In 1996, the Skeleton Fire destroyed 19 houses in the Sundance neighborhood southeast of Bend, including Oliver’s childhood home. That devastating loss is what drives his commitment to wildfire prevention today. He serves on the Deschutes County Project Wildfire steering committee, as well as the Deschutes Rural Fire District #2 (DRFD2) board of directors. And in 2021, Oliver led the effort to earn recognition for Sundance as a Firewise USA community.
The Skeleton fire stimulated leaders in Central Oregon to innovate. For example, Gary Marshall, who currently serves as DRFD2’s executive director, created the Firefree program to provide free disposal of yard debris every spring. Deschutes County and fire districts also incentivize fuel reduction work through grants to Firewise communities. However, this is no longer enough.
“The forest fires of today are different than the fires that put the region on the path to fire preparedness. Seven of the 10 years with the most acreage burned on record in the state have come in the last decade.”“As climate changes fire behavior, resilience efforts seek to keep up,” Bend Bulletin, May 22, 2022
Climate change is fueling more destructive wildfires
Rising temperatures and a historic drought have resulted in a longer season with more destructive wildfire. The 2020 fire season was especially devastating, with the Santiam Canyon and Almeda fires burning more than 3000 homes. Entire towns were leveled. Nine people died. And the entire state of Oregon was choked by smoke for months. These sort of fire events are increasingly becoming the norm rather than the exception across the American West, and we need to step up our efforts to prevent disaster from striking Deschutes County.

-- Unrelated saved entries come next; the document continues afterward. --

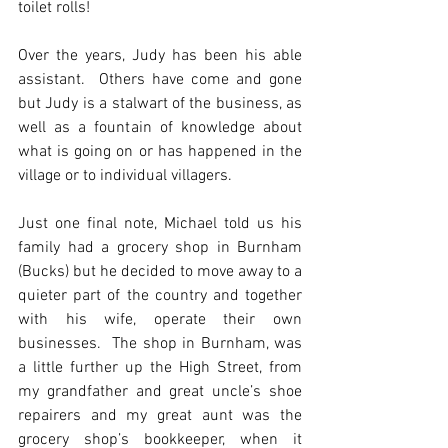
toilet rolls!
Over the years, Judy has been his able 
assistant.  Others have come and gone 
but Judy is a stalwart of the business, as 
well as a fountain of knowledge about 
what is going on or has happened in the 
village or to individual villagers.
Just one final note, Michael told us his 
family had a grocery shop in Burnham 
(Bucks) but he decided to move away to a 
quieter part of the country and together 
with his wife, operate their own 
businesses.  The shop in Burnham, was 
a little further up the High Street, from 
my grandfather and great uncle’s shoe 
repairers and my great aunt was the 
grocery shop’s bookkeeper, when it 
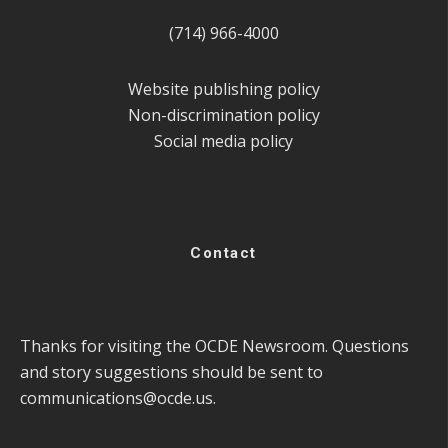
(714) 966-4000
Website publishing policy
Non-discrimination policy
Social media policy
Contact
Thanks for visiting the OCDE Newsroom. Questions
and story suggestions should be sent to
communications@ocde.us
.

This means we can no longer rely on the personal responsibility of individual homeowners to keep neighborhoods safe. While many residents take reasonable steps to harden their homes and create defensible space, many others cannot or simply will not do so. If one home ignites, that raises the risk to neighboring homes, and homeowner insurance rates – already stratospherically high – go up for everyone. Protecting our communities requires setting clear expectations for homeowners, providing assistance to those who need it, and holding accountable those who refuse to take simple measures to protect their communities from wildfire.
Protect homes by reducing flammable fuels
There are many ways this can be accomplished. For example, the city of Flagstaff, Arizona, has a Wildland Fire Management program within its Community Risk Reduction Program, which in addition to a forest health supervisors and firewise specialist (similar to Deschutes County’s forester and fire adapted communities coordinator) also includes a wildland fire manager and fire crew. This crew can suppress fires during the summer, and during the winter it can do prevention work like brush clearance. In Marin County, California, voters in 2020 overwhelmingly passed a measure to create the wildfire prevention authority, which provides funding for defensible space assessments and fuel reduction work.
Many of the tools necessary will soon be available thanks to Senate Bill 762, which will tighten building codes and defensible space requirements across the state of Oregon and provide funding for fuel reduction work. But we cannot rely on politicians in Salem to protect Central Oregon neighborhoods Once the state rules are finalized by the end of this year, Deschutes County must resume its work developing wildfire mitigation requirements for new construction in the rural county. And we must take care to ensure fuel reduction work is done equitably and not exclusively to the benefit of wealthy neighborhoods.